Each record below should be printed exactly as it was written.

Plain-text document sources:
################

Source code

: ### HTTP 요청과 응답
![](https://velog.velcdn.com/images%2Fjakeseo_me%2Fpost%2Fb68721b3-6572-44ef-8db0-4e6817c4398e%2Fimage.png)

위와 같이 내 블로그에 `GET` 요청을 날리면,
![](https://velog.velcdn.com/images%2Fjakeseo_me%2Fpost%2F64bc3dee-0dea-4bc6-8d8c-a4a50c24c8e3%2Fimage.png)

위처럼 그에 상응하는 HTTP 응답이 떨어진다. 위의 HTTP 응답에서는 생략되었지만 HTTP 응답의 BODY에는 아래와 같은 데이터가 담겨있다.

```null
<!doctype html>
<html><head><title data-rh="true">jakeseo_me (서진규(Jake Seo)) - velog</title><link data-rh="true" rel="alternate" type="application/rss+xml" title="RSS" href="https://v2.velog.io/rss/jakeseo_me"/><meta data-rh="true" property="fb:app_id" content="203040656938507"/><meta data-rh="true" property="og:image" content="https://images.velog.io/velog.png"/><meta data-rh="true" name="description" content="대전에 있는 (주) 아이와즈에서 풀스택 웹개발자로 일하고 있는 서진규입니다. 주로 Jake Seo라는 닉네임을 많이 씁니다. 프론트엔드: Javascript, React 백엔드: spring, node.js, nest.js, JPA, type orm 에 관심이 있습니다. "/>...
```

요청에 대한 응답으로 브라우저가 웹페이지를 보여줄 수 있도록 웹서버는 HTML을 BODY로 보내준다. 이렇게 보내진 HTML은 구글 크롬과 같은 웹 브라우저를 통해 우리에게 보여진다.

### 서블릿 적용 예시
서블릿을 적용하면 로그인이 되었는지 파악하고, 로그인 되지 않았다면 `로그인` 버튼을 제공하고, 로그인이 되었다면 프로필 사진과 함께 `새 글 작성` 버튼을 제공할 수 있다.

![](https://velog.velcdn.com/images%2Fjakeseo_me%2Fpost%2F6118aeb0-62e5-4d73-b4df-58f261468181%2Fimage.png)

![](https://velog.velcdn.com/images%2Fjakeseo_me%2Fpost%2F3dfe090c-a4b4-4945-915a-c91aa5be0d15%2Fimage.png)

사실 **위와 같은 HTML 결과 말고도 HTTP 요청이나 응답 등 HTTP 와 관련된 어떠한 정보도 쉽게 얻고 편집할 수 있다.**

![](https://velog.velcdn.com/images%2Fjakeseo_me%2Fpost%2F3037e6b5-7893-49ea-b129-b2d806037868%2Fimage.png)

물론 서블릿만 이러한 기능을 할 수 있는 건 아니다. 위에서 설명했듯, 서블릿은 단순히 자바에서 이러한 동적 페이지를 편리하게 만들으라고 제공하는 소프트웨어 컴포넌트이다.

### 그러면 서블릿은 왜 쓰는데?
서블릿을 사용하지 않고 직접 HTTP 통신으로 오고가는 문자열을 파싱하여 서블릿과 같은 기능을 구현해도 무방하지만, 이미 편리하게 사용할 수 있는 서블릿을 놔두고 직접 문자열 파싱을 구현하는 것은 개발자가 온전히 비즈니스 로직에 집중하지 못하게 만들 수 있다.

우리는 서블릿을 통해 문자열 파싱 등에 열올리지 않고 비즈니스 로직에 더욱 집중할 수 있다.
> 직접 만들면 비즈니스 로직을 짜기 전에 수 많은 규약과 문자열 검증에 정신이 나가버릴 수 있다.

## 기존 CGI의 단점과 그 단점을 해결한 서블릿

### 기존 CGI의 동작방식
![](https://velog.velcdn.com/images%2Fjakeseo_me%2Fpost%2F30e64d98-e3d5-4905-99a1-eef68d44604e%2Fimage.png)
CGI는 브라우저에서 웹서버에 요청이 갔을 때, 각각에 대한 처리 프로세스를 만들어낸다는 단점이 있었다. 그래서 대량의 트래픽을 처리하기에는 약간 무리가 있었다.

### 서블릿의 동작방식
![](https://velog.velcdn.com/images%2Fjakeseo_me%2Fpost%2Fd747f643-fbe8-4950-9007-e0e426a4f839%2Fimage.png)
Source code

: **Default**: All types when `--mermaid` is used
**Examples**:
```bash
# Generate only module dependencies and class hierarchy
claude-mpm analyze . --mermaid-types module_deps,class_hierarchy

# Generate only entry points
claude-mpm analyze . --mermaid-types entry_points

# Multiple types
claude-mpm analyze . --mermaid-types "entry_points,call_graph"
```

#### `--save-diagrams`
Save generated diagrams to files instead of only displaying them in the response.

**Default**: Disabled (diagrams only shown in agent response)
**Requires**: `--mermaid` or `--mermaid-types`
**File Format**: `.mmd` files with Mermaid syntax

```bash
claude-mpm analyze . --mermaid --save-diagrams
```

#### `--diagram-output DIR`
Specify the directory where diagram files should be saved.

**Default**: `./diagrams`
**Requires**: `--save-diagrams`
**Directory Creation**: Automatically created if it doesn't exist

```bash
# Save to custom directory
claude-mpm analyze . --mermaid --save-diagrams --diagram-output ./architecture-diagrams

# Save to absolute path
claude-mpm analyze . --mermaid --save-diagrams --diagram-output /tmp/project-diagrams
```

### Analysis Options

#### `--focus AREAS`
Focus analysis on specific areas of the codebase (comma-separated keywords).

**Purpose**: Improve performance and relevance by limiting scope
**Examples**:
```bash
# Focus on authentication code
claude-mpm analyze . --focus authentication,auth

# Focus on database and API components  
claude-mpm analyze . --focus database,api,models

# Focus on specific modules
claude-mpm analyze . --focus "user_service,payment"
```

################

* [Exercise output]:
Source code

: ### HTTP 요청과 응답
![](https://velog.velcdn.com/images%2Fjakeseo_me%2Fpost%2Fb68721b3-6572-44ef-8db0-4e6817c4398e%2Fimage.png)

위와 같이 내 블로그에 `GET` 요청을 날리면,
![](https://velog.velcdn.com/images%2Fjakeseo_me%2Fpost%2F64bc3dee-0dea-4bc6-8d8c-a4a50c24c8e3%2Fimage.png)

위처럼 그에 상응하는 HTTP 응답이 떨어진다. 위의 HTTP 응답에서는 생략되었지만 HTTP 응답의 BODY에는 아래와 같은 데이터가 담겨있다.

```null
<!doctype html>
<html><head><title data-rh="true">jakeseo_me (서진규(Jake Seo)) - velog</title><link data-rh="true" rel="alternate" type="application/rss+xml" title="RSS" href="https://v2.velog.io/rss/jakeseo_me"/><meta data-rh="true" property="fb:app_id" content="203040656938507"/><meta data-rh="true" property="og:image" content="https://images.velog.io/velog.png"/><meta data-rh="true" name="description" content="대전에 있는 (주) 아이와즈에서 풀스택 웹개발자로 일하고 있는 서진규입니다. 주로 Jake Seo라는 닉네임을 많이 씁니다. 프론트엔드: Javascript, React 백엔드: spring, node.js, nest.js, JPA, type orm 에 관심이 있습니다. "/>...
```

요청에 대한 응답으로 브라우저가 웹페이지를 보여줄 수 있도록 웹서버는 HTML을 BODY로 보내준다. 이렇게 보내진 HTML은 구글 크롬과 같은 웹 브라우저를 통해 우리에게 보여진다.

### 서블릿 적용 예시
서블릿을 적용하면 로그인이 되었는지 파악하고, 로그인 되지 않았다면 `로그인` 버튼을 제공하고, 로그인이 되었다면 프로필 사진과 함께 `새 글 작성` 버튼을 제공할 수 있다.

![](https://velog.velcdn.com/images%2Fjakeseo_me%2Fpost%2F6118aeb0-62e5-4d73-b4df-58f261468181%2Fimage.png)

![](https://velog.velcdn.com/images%2Fjakeseo_me%2Fpost%2F3dfe090c-a4b4-4945-915a-c91aa5be0d15%2Fimage.png)

사실 **위와 같은 HTML 결과 말고도 HTTP 요청이나 응답 등 HTTP 와 관련된 어떠한 정보도 쉽게 얻고 편집할 수 있다.**

![](https://velog.velcdn.com/images%2Fjakeseo_me%2Fpost%2F3037e6b5-7893-49ea-b129-b2d806037868%2Fimage.png)

물론 서블릿만 이러한 기능을 할 수 있는 건 아니다. 위에서 설명했듯, 서블릿은 단순히 자바에서 이러한 동적 페이지를 편리하게 만들으라고 제공하는 소프트웨어 컴포넌트이다.

### 그러면 서블릿은 왜 쓰는데?
서블릿을 사용하지 않고 직접 HTTP 통신으로 오고가는 문자열을 파싱하여 서블릿과 같은 기능을 구현해도 무방하지만, 이미 편리하게 사용할 수 있는 서블릿을 놔두고 직접 문자열 파싱을 구현하는 것은 개발자가 온전히 비즈니스 로직에 집중하지 못하게 만들 수 있다.

우리는 서블릿을 통해 문자열 파싱 등에 열올리지 않고 비즈니스 로직에 더욱 집중할 수 있다.
> 직접 만들면 비즈니스 로직을 짜기 전에 수 많은 규약과 문자열 검증에 정신이 나가버릴 수 있다.

## 기존 CGI의 단점과 그 단점을 해결한 서블릿

### 기존 CGI의 동작방식
![](https://velog.velcdn.com/images%2Fjakeseo_me%2Fpost%2F30e64d98-e3d5-4905-99a1-eef68d44604e%2Fimage.png)
CGI는 브라우저에서 웹서버에 요청이 갔을 때, 각각에 대한 처리 프로세스를 만들어낸다는 단점이 있었다. 그래서 대량의 트래픽을 처리하기에는 약간 무리가 있었다.

### 서블릿의 동작방식
![](https://velog.velcdn.com/images%2Fjakeseo_me%2Fpost%2Fd747f643-fbe8-4950-9007-e0e426a4f839%2Fimage.png)
Source code

: **Default**: All types when `--mermaid` is used
**Examples**:
```bash
# Generate only module dependencies and class hierarchy
claude-mpm analyze . --mermaid-types module_deps,class_hierarchy

# Generate only entry points
claude-mpm analyze . --mermaid-types entry_points

# Multiple types
claude-mpm analyze . --mermaid-types "entry_points,call_graph"
```

#### `--save-diagrams`
Save generated diagrams to files instead of only displaying them in the response.

**Default**: Disabled (diagrams only shown in agent response)
**Requires**: `--mermaid` or `--mermaid-types`
**File Format**: `.mmd` files with Mermaid syntax

```bash
claude-mpm analyze . --mermaid --save-diagrams
```

#### `--diagram-output DIR`
Specify the directory where diagram files should be saved.

**Default**: `./diagrams`
**Requires**: `--save-diagrams`
**Directory Creation**: Automatically created if it doesn't exist

```bash
# Save to custom directory
claude-mpm analyze . --mermaid --save-diagrams --diagram-output ./architecture-diagrams

# Save to absolute path
claude-mpm analyze . --mermaid --save-diagrams --diagram-output /tmp/project-diagrams
```

### Analysis Options

#### `--focus AREAS`
Focus analysis on specific areas of the codebase (comma-separated keywords).

**Purpose**: Improve performance and relevance by limiting scope
**Examples**:
```bash
# Focus on authentication code
claude-mpm analyze . --focus authentication,auth

# Focus on database and API components  
claude-mpm analyze . --focus database,api,models

# Focus on specific modules
claude-mpm analyze . --focus "user_service,payment"
```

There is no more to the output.